Insurance companies will have to spend 80 to 85 percent of consumers’ premiums on direct patient care or send a rebate if they don’t, under long-awaited rules issued today that were passed as part of the Obama administration’s health care law.The 308 pages of regulations on what is known as the “medical loss ratio” may be technical, but Health and Human Services Secretary Kathleen Sebelius called them “an important step to hold insurance companies accountable and increase value for consumers.”
Health plans now spend as little as 60 percent of premium dollars on medical care. A big chunk goes for administrative costs such as marketing, lobbying, executive salaries and other non-health-related overhead.
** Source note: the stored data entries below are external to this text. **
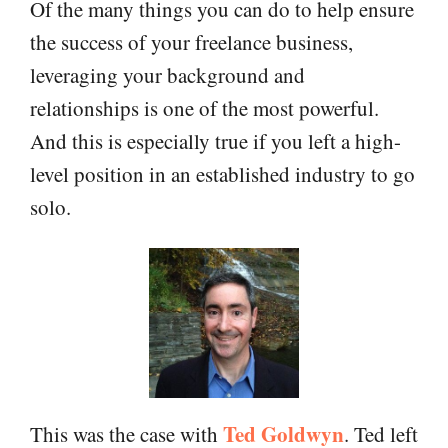
Of the many things you can do to help ensure
the success of your freelance business,
leveraging your background and
relationships is one of the most powerful.
And this is especially true if you left a high-
level position in an established industry to go
solo.
Ted Goldwyn
This was the case with
. Ted left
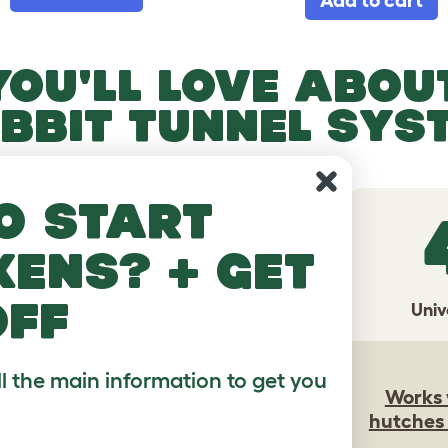
YOU'LL LOVE ABOUT
BBIT TUNNEL SYS
o start
2
3
kens? + get
off
edom
Customize
Univ
Build the ideal
ll the main information to get you
 bunnies
system for your
Works 
on their
pets, and your
hutches
terms
space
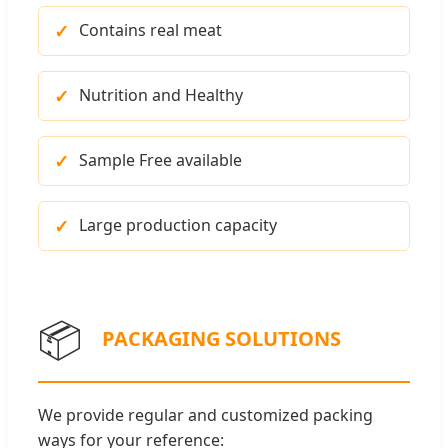
Contains real meat
Nutrition and Healthy
Sample Free available
Large production capacity
📦
PACKAGING SOLUTIONS
We provide regular and customized packing
ways for your reference:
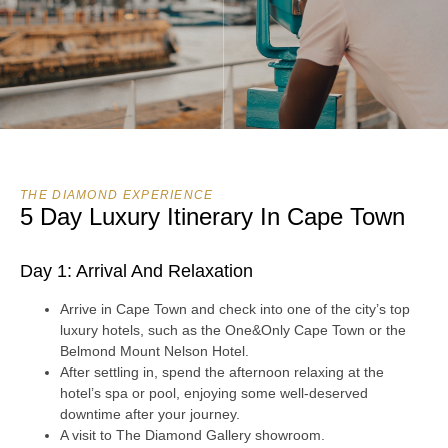
THE DIAMOND EXPERIENCE
5 Day Luxury Itinerary In Cape Town
Day 1: Arrival And Relaxation
Arrive in Cape Town and check into one of the city’s top
luxury hotels, such as the One&Only Cape Town or the
Belmond Mount Nelson Hotel.
After settling in, spend the afternoon relaxing at the
hotel’s spa or pool, enjoying some well-deserved
downtime after your journey.
A visit to The Diamond Gallery showroom.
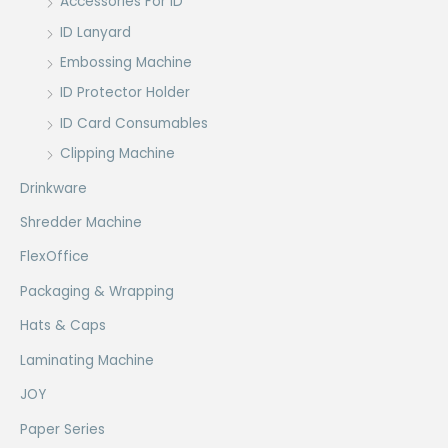
Accessories For ID
ID Lanyard
Embossing Machine
ID Protector Holder
ID Card Consumables
Clipping Machine
Drinkware
Shredder Machine
FlexOffice
Packaging & Wrapping
Hats & Caps
Laminating Machine
JOY
Paper Series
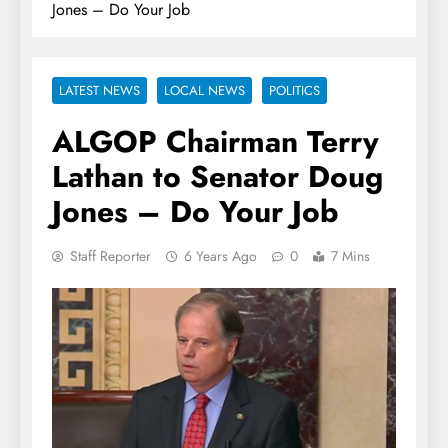
Jones – Do Your Job
LATEST NEWS
LOCAL NEWS
POLITICS
ALGOP Chairman Terry
Lathan to Senator Doug
Jones – Do Your Job
Staff Reporter
6 Years Ago
0
7 Mins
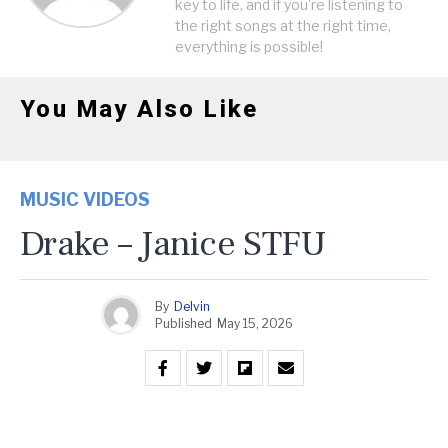
key to life, and if you're listening to
the right songs at the right time,
everything is possible!
You May Also Like
MUSIC VIDEOS
Drake – Janice STFU
By
Delvin
Published
May 15, 2026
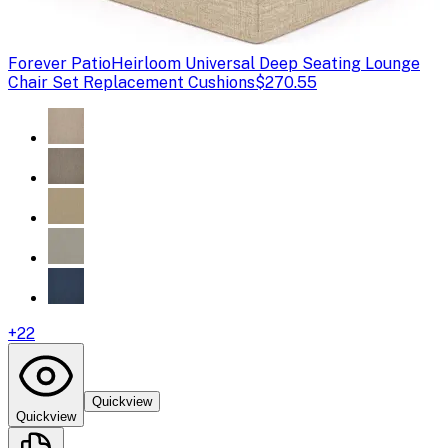
Forever Patio
Heirloom Universal Deep Seating Lounge
Chair Set Replacement Cushions
$270.55
+
22
Quickview
Quickview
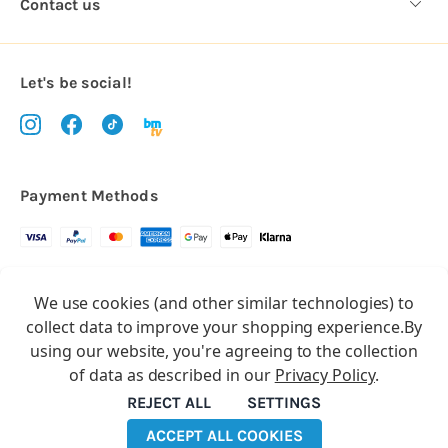
Contact us
Let's be social!
Payment Methods
Copyright © 2026.
We use cookies (and other similar technologies) to
All rights reserved
Balloon Market
collect data to improve your shopping experience.
By
Balloon Market is a trading name of Total Party Ltd, Company No.
using our website, you're agreeing to the collection
10369386
of data as described in our
Privacy Policy
.
We have 2 other brands:
Floristry Market
&
Craft Market
REJECT ALL
SETTINGS
ACCEPT ALL COOKIES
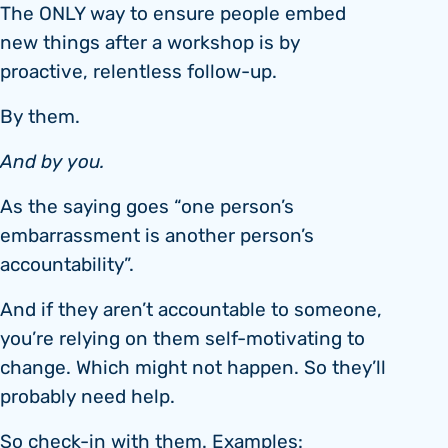
The ONLY way to ensure people embed
new things after a workshop is by
proactive, relentless follow-up.
By them.
And by you.
As the saying goes “one person’s
embarrassment is another person’s
accountability”.
And if they aren’t accountable to someone,
you’re relying on them self-motivating to
change. Which might not happen. So they’ll
probably need help.
So check-in with them. Examples:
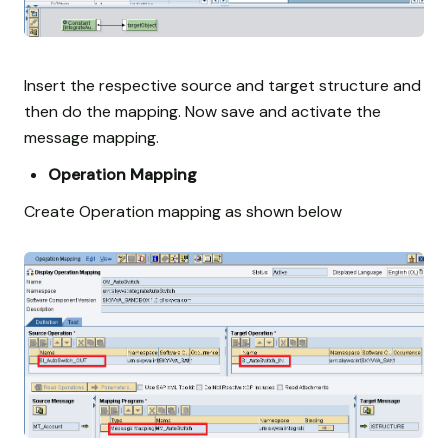
Insert the respective source and target structure and
then do the mapping. Now save and activate the
message mapping.
Operation Mapping
Create Operation mapping as shown below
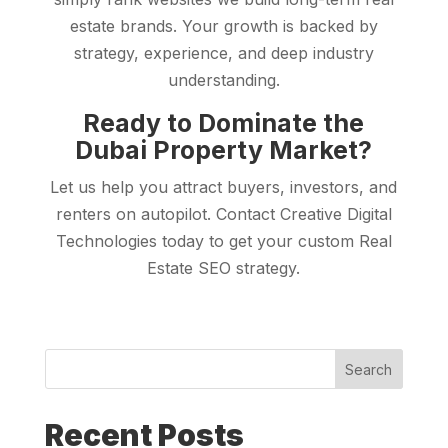
estate brands. Your growth is backed by
strategy, experience, and deep industry
understanding.
Ready to Dominate the
Dubai Property Market?
Let us help you attract buyers, investors, and
renters on autopilot. Contact Creative Digital
Technologies today to get your custom Real
Estate SEO strategy.
Search
Recent Posts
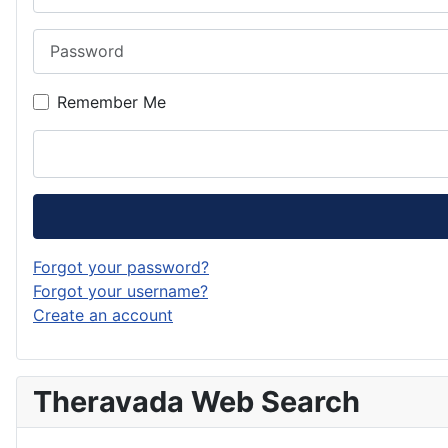
Password
Remember Me
Forgot your password?
Forgot your username?
Create an account
Theravada Web Search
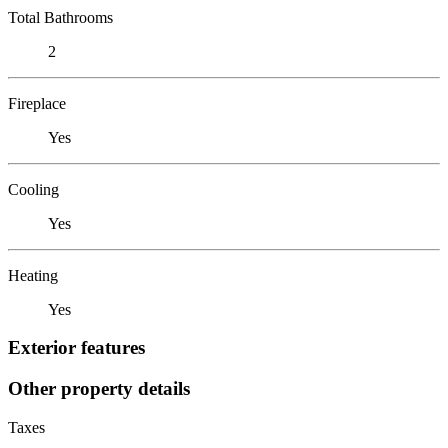
Total Bathrooms
2
Fireplace
Yes
Cooling
Yes
Heating
Yes
Exterior features
Other property details
Taxes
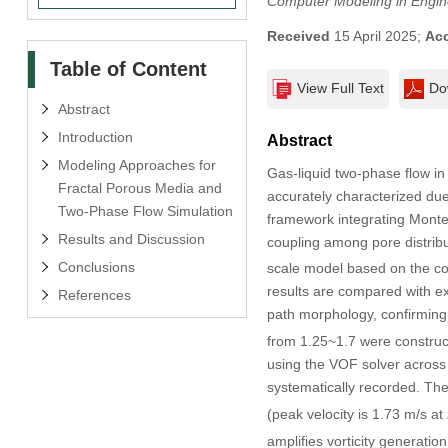
Computer Modeling in Engin
Received
15 April 2025;
Ac
Table of Content
View Full Text
Do
Abstract
Introduction
Abstract
Modeling Approaches for
Gas-liquid two-phase flow in 
Fractal Porous Media and
accurately characterized due
Two-Phase Flow Simulation
framework integrating Monte
Results and Discussion
coupling among pore distribu
Conclusions
scale model based on the co
results are compared with ex
References
path morphology, confirming 
from 1.25~1.7 were construc
using the VOF solver across 
systematically recorded. The 
(peak velocity is 1.73 m/s at
amplifies vorticity generatio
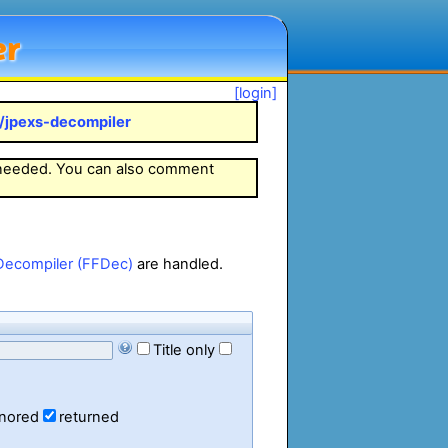
er
[login]
k/jpexs-decompiler
 needed. You can also comment
Decompiler (FFDec)
are handled.
Title only
gnored
returned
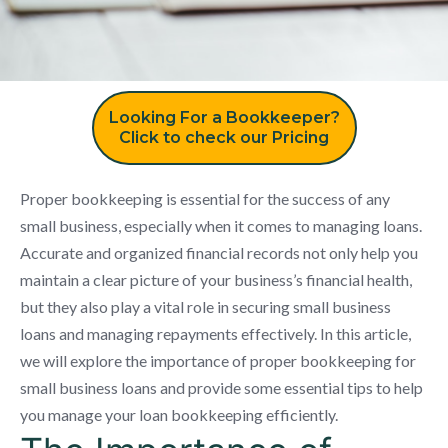
Looking For a Bookkeeper?
Click to check our Pricing
Proper bookkeeping is essential for the success of any
small business, especially when it comes to managing loans.
Accurate and organized financial records not only help you
maintain a clear picture of your business’s financial health,
but they also play a vital role in securing small business
loans and managing repayments effectively. In this article,
we will explore the importance of proper bookkeeping for
small business loans and provide some essential tips to help
you manage your loan bookkeeping efficiently.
The new regulations, which take effect in January and will require companies to issue annual reports to HHS, require companies to spend at least 80 percent of premiums delivering health care to consumers. In employer plans that cover more than 50 people, insurers would have to spend 85 cents of every premium dollar on medical care and efforts to improve health care quality.
Companies that fail to meet those guidelines will have to provide rebates to customers starting in 2012. HHS said as many as 9 million Americans could get rebates worth up to $1.4 billion, with the average rebate totaling $164 for those without employer-provided health plans.
The rules were developed with the National Association of Insurance Commissioners, which represents state insurance regulators.
Insurance companies and opponents of health care reform had balked at the new regulations, saying they would drive insurers out of business and would hurt efforts to prevent fraud. But the new rules, which Sebelius said were written under “enormous pressure,” address some of the insurance industry’s concerns, including allowing companies to include the cost of federal taxes in determining whether they are spending enough on patient care.